I was offered a free ebook copy of Dream Student (Dreams #1) by J.J. DiBenedetto after I had entered a giveaway for the book and didn't win.  It took me a few weeks to get around to reading it, but now that I finally have, here is my review.

Sara is a typical pre-med student, trying to balance studying, dorm life, having fun, and suffering through the most unimaginable nightmares.  At first the dreams don't seem so bad, she sees a boy that she feels an intense connection with.  They later meet at a club and it is insta-love.  But she keeps having these recurring nightmares of a man brutally murdering young girls and dumping the bodies.  She wakes up screaming and crying.  It isn't until she sees an article in the paper with the girl's picture that she realizes that her nightmares are really happening.  She is viewing someone else's dreams while she is asleep.  Sara and her friends must work together to stop the murderer before he claims his next victim.
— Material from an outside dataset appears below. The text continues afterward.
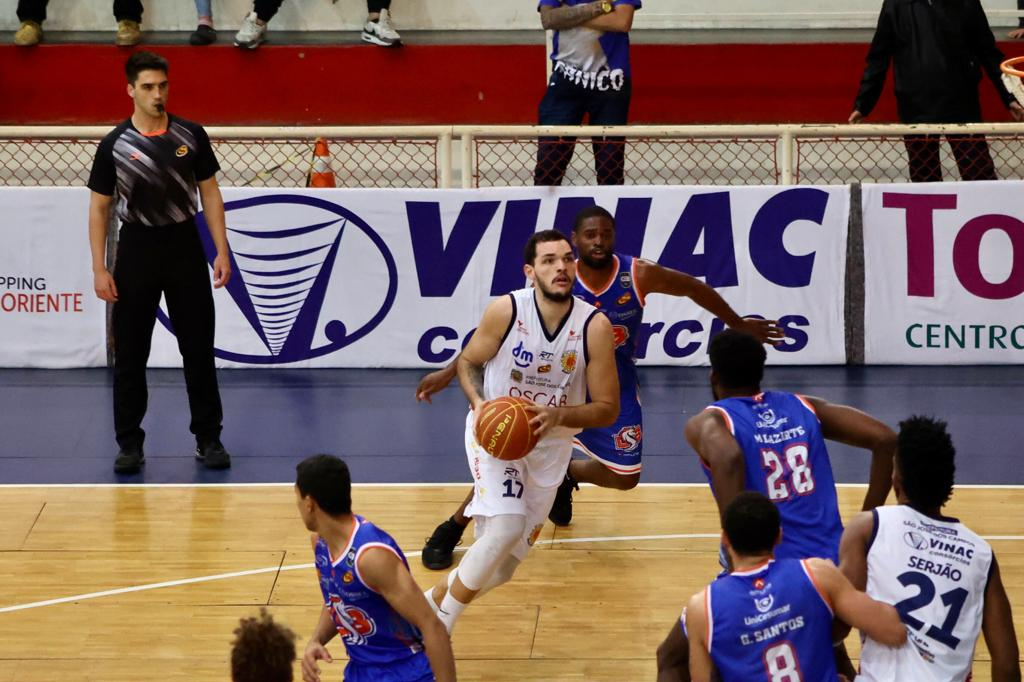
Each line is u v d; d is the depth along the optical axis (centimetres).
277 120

The concept for this story is nice and interesting.  It is a cool idea that you could be a crime fighting dreamer.  I think that the author could have done a lot more with it than he did.  At one point Sara visits the sleep lab on campus and they run tests, telling her that the results don't make sense.  They hook her up to all of the probes and scanners while she sleeps, and as soon as her nightmares begin according to the tests it is like she became an entirely different person.  As soon as Sara leaves the sleep lab, there is no follow up with that.  I would think that the professors took an interest in the test results and would want to investigate more, but they don't.

Also, there is a lot of content in the book that is unnecessary and boring.  It is frequently mentioning class schedules, and minute details about how the characters are spending their days.  A lot of this could have been eliminated with absolutely zero impact to the story.  If the author had worked a little bit more on character development and a little bit less on minute details about the characters' class schedules and studying the book would have been more interesting.  As it was, it was still an interesting read, the story had a nice flow, and the pace picked up quite a bit near the end.  I'd be interested in seeing what the author did with the story line in the other books of this series.